ASSISTIVE CONTROL FOR NON-CONTACT MACHINING OF RANDOM SHAPED CONTOURS
Abdurrahman Eray Baran
Mechatronics, PhD Dissertation, 2014
Prof. Dr. Asif Şabanoviç (Thesis Advisor), Assoc. Prof. Dr Kürşat Şendur, Assoc. Prof. Dr. Ali Koşar, Assoc. Prof. Dr. Erkay Savaş, Prof. Dr. Ata Muğan
Date & Time: July 23rd, 2014 – 2:00 PM
Keywords : Assistive Control, Contouring Control, Bilateral Control, Disturbance Observer, Non-Contact Machining, Remote Laser Surgery
Recent achievements in robotics and automation technology has opened the door towards different machining methodologies. Among those, non-contact machining techniques are gaining more attention due to the their advantages in providing high accuracy, rapid, silent and clean operation with no risk of tool wearing. Specifically laser beam machining keeps the flexibility for application also in surgical operations. Considering the non force feedback nature of non-contact machining methods, careful attention on motion control design is a primary requirement for successful achievement of precise cutting both in machining and in surgery processes. Achievement of rapid and high precision cutting requires satisfaction of particular goals in motion control design to keep the contouring velocity at certain pre-defined reference value and precise end effector positioning over a certain pre-defined trajectory.
This thesis is concerned with the design of various pre-processing methods and motion control techniques to provide both automated and human-assistive non-contact machining of random and complex shaped contours. In that sense, the first part of the thesis focuses on extraction of contours and generation of reference trajectories or constraints for the machining system. Making use of several image processing techniques, a methodological scheme is proposed for extraction of contour content from an externally supplied image. The content of the extracted contour is then used for the preparation of reference trajectories and reference constraints.
Following the generation of reference trajectories for tracking with certain pre-defined velocity, two different control schemes are utilized for high precision automated machining of these random shaped contours. In the first scheme, preview control is adopted for enhancing the tracking performance of shapes especially with sharp edges. In the second scheme, control action is generated based on direct computation of contouring error in the operational space by introducing a new coordinate frame moving with the reference contour. This way, the tracking performance is further enhanced especially for respectively high tangential velocity references enabling accurate and rapid machining in industrial applications.
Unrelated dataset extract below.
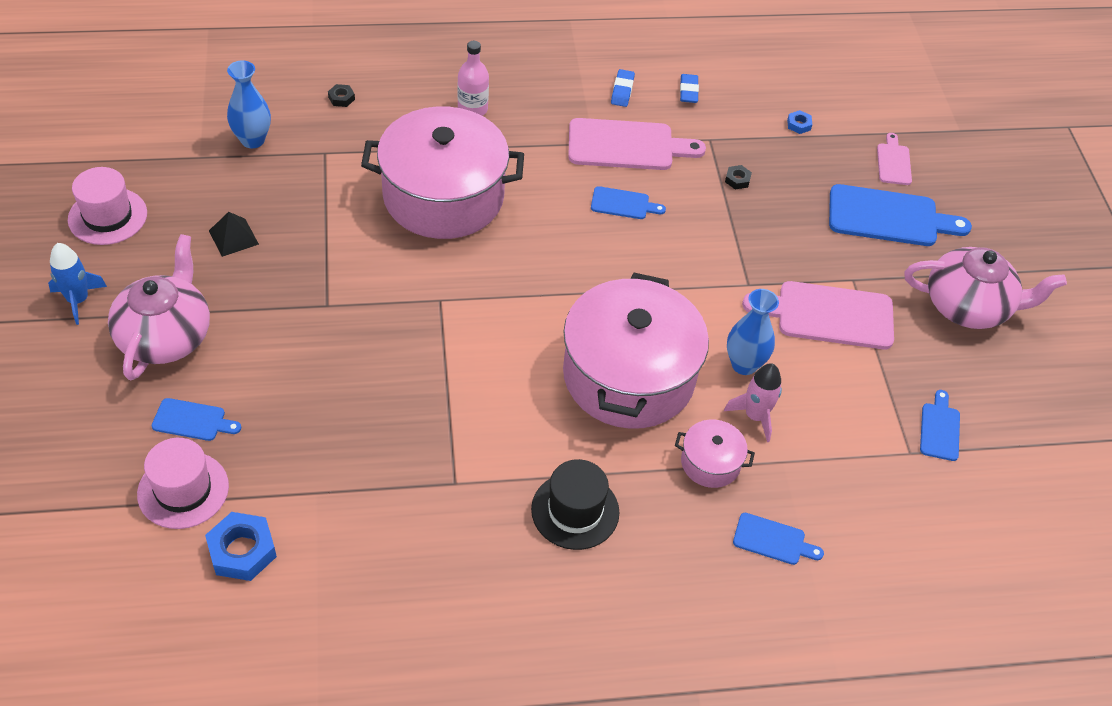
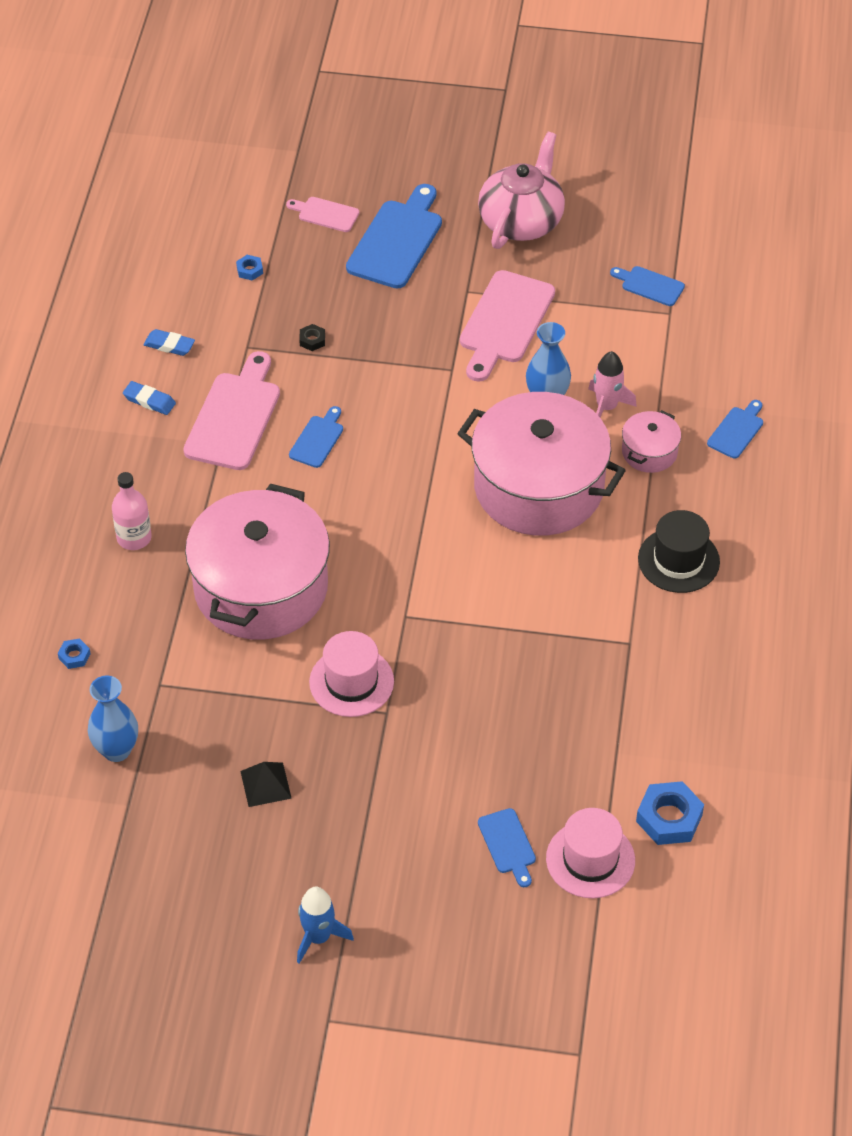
camera: 70 degrees left, 0 degrees up
(107, 216) = (197, 902): pink hat -> pink hat (351, 682)
(166, 336) = (391, 859): pink teapot -> none
(192, 420) = (508, 844): blue cutting board -> blue cutting board turned 135 degrees clockwise
(341, 98) = (74, 656): black nut -> blue nut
Further, non-contact machining is extended for realization in a master/slave telerobotic framework to enable manual remote cutting by a human operator. In that sense, the constraints generated from the extracted contour information is used to confine the motion of a master device used by an operator while a slave device is enforced to track the motion imposed on the master system. With this new approach, the human operator (i.e. a surgeon) is limited conduct motion within a desired virtual constraint and is equipped with the ability of adjusting the cutting depth over that contour providing advantage for laser surgery applications.
The proposed framework is experimentally validated on a setup consisting of two direct drive actuated 3-DOF parallel robots and a laser machining unit. In order to illustrate a wider range of application, structural asymmetry is preferred between master and slave robots. Originating from this point, a generalized kinematic solution is proposed that is valid for all configurational variations of prismatically actuated delta type robots. The proposed kinematics algorithm is based on direct solution using the system geometry and is feasible for high frequency real-time operation.
Verification of the proposed algorithms is done in the abovementioned experimental platform and the results are illustrated. Experiments prove the applicability of proposed motion control schemes and show the validity of contributions made in the context of thesis.